Enzimas digestivas para o glúten: funciona mesmo?

Com forte apelo de marketing, chegam ao Brasil medicamentos destinados a “intolerantes ao glúten”. Um deles é o Glutezym, fabricado pela Maxinutri, empresa brasileira dedicada à produção de shakes, chás, sopas solúveis e suplementos alimentares. Na página oficial da empresa no Instagram, que conta mais de 170 mil seguidores, o novo produto é apresentado por diversas influenciadoras digitais, com a presença destacada da atriz Grazi Massafera, garota propaganda da marca. Massafera, na sua própria página na mesma rede social, fez um vídeo onde apresenta o Glutezyn. Ela diz que “quase dois milhões de brasileiros sentem desconforto ao ingerir glúten, e por isso o tiram da alimentação”. Em seguida apresenta o “produto brasileiro para ‘intolerantes’ ao glúten”.  

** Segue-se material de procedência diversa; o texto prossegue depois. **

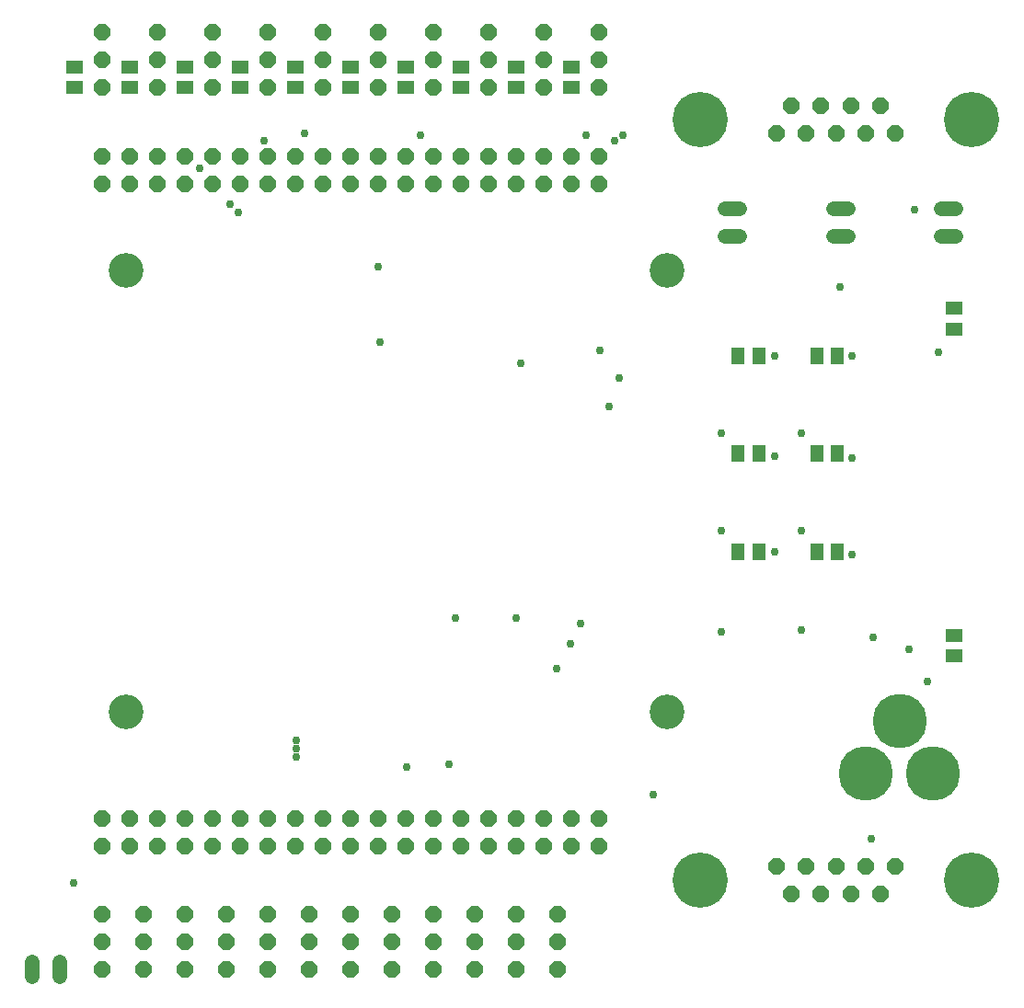
<source format=gbr>
G04 EAGLE Gerber RS-274X export*
G75*
%MOMM*%
%FSLAX34Y34*%
%LPD*%
%INSoldermask Bottom*%
%IPPOS*%
%AMOC8*
5,1,8,0,0,1.08239X$1,22.5*%
G01*
%ADD10C,3.200000*%
%ADD11R,1.500000X1.300000*%
%ADD12P,1.649562X8X22.500000*%
%ADD13C,5.000000*%
%ADD14C,1.371600*%
%ADD15P,1.649562X8X202.500000*%
%ADD16C,5.080000*%
%ADD17P,1.623585X8X112.500000*%
%ADD18P,1.623585X8X292.500000*%
%ADD19R,1.300000X1.500000*%
%ADD20C,0.750000*%


D10*
X107950Y270510D03*
X605780Y270510D03*
X107950Y676910D03*
X605780Y676910D03*
D11*
X518010Y864110D03*
X518010Y845110D03*
X416410Y864110D03*
X416410Y845110D03*
X111610Y864110D03*
X111610Y845110D03*
X162410Y864110D03*
X162410Y845110D03*
X213210Y864110D03*
X213210Y845110D03*
X264010Y864110D03*
X264010Y845110D03*
X314810Y864110D03*
X314810Y845110D03*
X365610Y864110D03*
X365610Y845110D03*
X467210Y864110D03*
X467210Y845110D03*
X60810Y864110D03*
X60810Y845110D03*
D12*
X86210Y147000D03*
X86210Y172400D03*
X111610Y147000D03*
X111610Y172400D03*
X137010Y147000D03*
X137010Y172400D03*
X162410Y147000D03*
X162410Y172400D03*
X187810Y147000D03*
X187810Y172400D03*
X213210Y147000D03*
X213210Y172400D03*
X238610Y147000D03*
X238610Y172400D03*
X264010Y147000D03*
X264010Y172400D03*
X289410Y147000D03*
X289410Y172400D03*
X314810Y147000D03*
X314810Y172400D03*
X340210Y147000D03*
X340210Y172400D03*
X365610Y147000D03*
X365610Y172400D03*
X391010Y147000D03*
X391010Y172400D03*
X416410Y147000D03*
X416410Y172400D03*
X441810Y147000D03*
X441810Y172400D03*
X467210Y147000D03*
X467210Y172400D03*
X492610Y147000D03*
X492610Y172400D03*
X518010Y147000D03*
X518010Y172400D03*
X543410Y147000D03*
X543410Y172400D03*
X86210Y756600D03*
X86210Y782000D03*
X111610Y756600D03*
X111610Y782000D03*
X137010Y756600D03*
X137010Y782000D03*
X162410Y756600D03*
X162410Y782000D03*
X187810Y756600D03*
X187810Y782000D03*
X213210Y756600D03*
X213210Y782000D03*
X238610Y756600D03*
X238610Y782000D03*
X264010Y756600D03*
X264010Y782000D03*
X289410Y756600D03*
X289410Y782000D03*
X314810Y756600D03*
X314810Y782000D03*
X340210Y756600D03*
X340210Y782000D03*
X365610Y756600D03*
X365610Y782000D03*
X391010Y756600D03*
X391010Y782000D03*
X416410Y756600D03*
X416410Y782000D03*
X441810Y756600D03*
X441810Y782000D03*
X467210Y756600D03*
X467210Y782000D03*
X492610Y756600D03*
X492610Y782000D03*
X518010Y756600D03*
X518010Y782000D03*
X543410Y756600D03*
X543410Y782000D03*
D13*
X789070Y213880D03*
X820070Y261880D03*
X850070Y213880D03*
D14*
X772358Y708300D02*
X758642Y708300D01*
X758642Y733700D02*
X772358Y733700D01*
X858142Y708300D02*
X871858Y708300D01*
X871858Y733700D02*
X858142Y733700D01*
D15*
X816034Y128350D03*
X788602Y128350D03*
X761170Y128350D03*
X733738Y128350D03*
X706306Y128350D03*
X802318Y102950D03*
X774886Y102950D03*
X747454Y102950D03*
X720022Y102950D03*
D16*
X886392Y115650D03*
X635948Y115650D03*
D17*
X429100Y33000D03*
X429100Y58400D03*
X429100Y83800D03*
X238600Y33000D03*
X238600Y58400D03*
X238600Y83800D03*
X276700Y33000D03*
X276700Y58400D03*
X276700Y83800D03*
D18*
X340200Y896000D03*
X340200Y870600D03*
X340200Y845200D03*
X289400Y896000D03*
X289400Y870600D03*
X289400Y845200D03*
X86200Y896000D03*
X86200Y870600D03*
X86200Y845200D03*
X391000Y896000D03*
X391000Y870600D03*
X391000Y845200D03*
X238600Y896000D03*
X238600Y870600D03*
X238600Y845200D03*
X187800Y896000D03*
X187800Y870600D03*
X187800Y845200D03*
X137000Y896000D03*
X137000Y870600D03*
X137000Y845200D03*
D15*
X706306Y802560D03*
X733738Y802560D03*
X761170Y802560D03*
X788602Y802560D03*
X816034Y802560D03*
X720022Y827960D03*
X747454Y827960D03*
X774886Y827960D03*
X802318Y827960D03*
D16*
X886392Y815260D03*
X635948Y815260D03*
D17*
X314800Y33000D03*
X314800Y58400D03*
X314800Y83800D03*
X352900Y33000D03*
X352900Y58400D03*
X352900Y83800D03*
X391000Y33000D03*
X391000Y58400D03*
X391000Y83800D03*
D18*
X492600Y896000D03*
X492600Y870600D03*
X492600Y845200D03*
D17*
X124300Y33000D03*
X124300Y58400D03*
X124300Y83800D03*
X200500Y33000D03*
X200500Y58400D03*
X200500Y83800D03*
X86200Y33000D03*
X86200Y58400D03*
X86200Y83800D03*
X162400Y33000D03*
X162400Y58400D03*
X162400Y83800D03*
D18*
X543400Y896000D03*
X543400Y870600D03*
X543400Y845200D03*
X441800Y896000D03*
X441800Y870600D03*
X441800Y845200D03*
D14*
X46640Y40398D02*
X46640Y26682D01*
X21240Y26682D02*
X21240Y40398D01*
X659142Y733700D02*
X672858Y733700D01*
X672858Y708300D02*
X659142Y708300D01*
D17*
X467200Y33000D03*
X467200Y58400D03*
X467200Y83800D03*
X505300Y33000D03*
X505300Y58400D03*
X505300Y83800D03*
D19*
X671220Y417830D03*
X690220Y417830D03*
X671220Y508000D03*
X690220Y508000D03*
X671220Y598170D03*
X690220Y598170D03*
X743610Y598170D03*
X762610Y598170D03*
X743610Y508000D03*
X762610Y508000D03*
X743610Y417830D03*
X762610Y417830D03*
D11*
X869950Y641960D03*
X869950Y622960D03*
X869950Y340970D03*
X869950Y321970D03*
D20*
X704850Y417830D03*
X775970Y415290D03*
X704850Y505460D03*
X775970Y504190D03*
X704850Y598170D03*
X775970Y598170D03*
X845660Y298290D03*
X855450Y601240D03*
X340210Y680400D03*
X341480Y610550D03*
X471020Y591500D03*
X59540Y112649D03*
X795020Y339090D03*
X728980Y345440D03*
X655320Y344170D03*
X655320Y436880D03*
X728980Y436880D03*
X655320Y527050D03*
X728980Y527050D03*
X764540Y661670D03*
X410810Y356870D03*
X466690Y356870D03*
X264160Y228600D03*
X264160Y236220D03*
X264160Y243840D03*
X210820Y730250D03*
X203200Y737870D03*
X175260Y770890D03*
X234950Y796290D03*
X271780Y802640D03*
X561340Y577850D03*
X552450Y551180D03*
X793750Y153670D03*
X378460Y801370D03*
X516890Y332740D03*
X530860Y801370D03*
X525780Y351790D03*
X557530Y796290D03*
X565150Y801370D03*
X405130Y222250D03*
X365760Y219710D03*
X504190Y309880D03*
X543560Y603250D03*
X593090Y194310D03*
X833120Y732790D03*
X828040Y327660D03*
M02*

</source>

Com igual destaque, desta vez nas páginas digitais da Veja Saúde, a Tolerase G, da marca DSM, é apresentada para a mesma finalidade. A matéria informa que o glúten, presente no trigo, centeio e cevada, é uma proteína formada por vários aminoácidos. Dentre esses está a prolina, molécula de difícil digestão e, por isso, associada a incômodos como dor abdominal e estufamento em pessoas sensíveis e intolerantes ao glúten. A sugestão é ingerir o produto recém chegado ao mercado antes de refeições que contenham pães e massas, pois “a Tolerase G atua na quebra da prolina”.

Cabe ressaltar que nas matérias e anúncios de ambos os produtos há a advertência de que eles não servem para celíacos. 

O gastroenterologista e nutrólogo Fernando Valério comenta que há anos aparecem produtos que prometem ‘digerir’ o glúten. Agora chegam ao mercado novas versões, com grande apelo de marketing. Antes de falar do medicamento propriamente, ele alerta que a questão do glúten deve ser uma preocupação primordial para pessoas que portam alguma desordem relacionada ao glúten, como celíacos, sensíveis ao glúten não celíacos e alérgicos.

O médico explica que o glúten é uma proteína formada por partes; e uma delas se chama gliadina. A gliadina é indigerível por qualquer ser humano. Ele alerta que as enzimas comercializadas no momento também são incapazes de digeri-la. A questão é que a gliadina é exatamente a parte tóxica e imunogênica (que gera respostas inflamatórias). Ou seja, a tal enzima não age exatamente onde há a necessidade; a parte nociva do glúten continua intacta. 

Valério observa ainda que a enzima oferecida no mercado não tem qualquer função para as pessoas com desordens relacionadas ao glúten. E, ao mesmo tempo, não é necessária para as que não sofrem com essas questões, visto que estudos não conseguem justificar a exclusão do glúten nesse grupo de pessoas saudáveis. Contudo, a esperança de um medicamento com essa função está bem viva. Ele comenta que, no momento, há um medicamento em estudo chamado latiglutenase, que vem se mostrando capaz de digerir a gliadina e neutralizar a toxicidade do glúten. Mas trata-se de um medicamento em estudo, que obviamente não está à venda em farmácias. 

Autora de vários livros, dois deles dedicados à doença celíaca, a médica Lorete Kotze dedica-se ao tema há mais de cinco décadas. É membro do American College of Gastroenterology, criou grupos de estudo e linhas de pesquisa nos anos em que lecionou na Universidade Federal do Paraná, e foi uma das fundadoras da Acelpar (Associação dos Celíacos do Paraná) em 1998, uma das mais atuantes entidades do setor. Ela diz desconhecer trabalhos científicos que comprovem a eficácia de medicações destinadas a cortar os efeitos do glúten; e vê com ressalvas os novos produtos que chegam ao mercado com esse propósito. 

Sobre a expressão “intolerantes ao glúten”, utilizada nas matérias referidas, cumpre observar não é mais usada no Brasil pelos movimentos de celíacos e pela comunidade científica. Raquel Benatti, celíaca e autora do Portal Rio Sem Glúten, com bastante atuação nas entidades do setor, explica que em 2011, numa reunião organizada por pesquisadores de vários países foi produzido um documento conhecido mundialmente como Consenso de Oslo. Publicado em 2012, ele traz a solicitação de não mais usar o termo ‘intolerância ao glúten’, pela confusão que causava entre celíacos, sensíveis ao glúten não celíacos e entre profissionais de saúde. Após a publicação, imediatamente a Fenacelbra (Federação dos Celíacos do Brasil), através das Acelbras, incentivou que a expressão fosse evitada, o mesmo ocorrendo com os grupos virtuais de celíacos.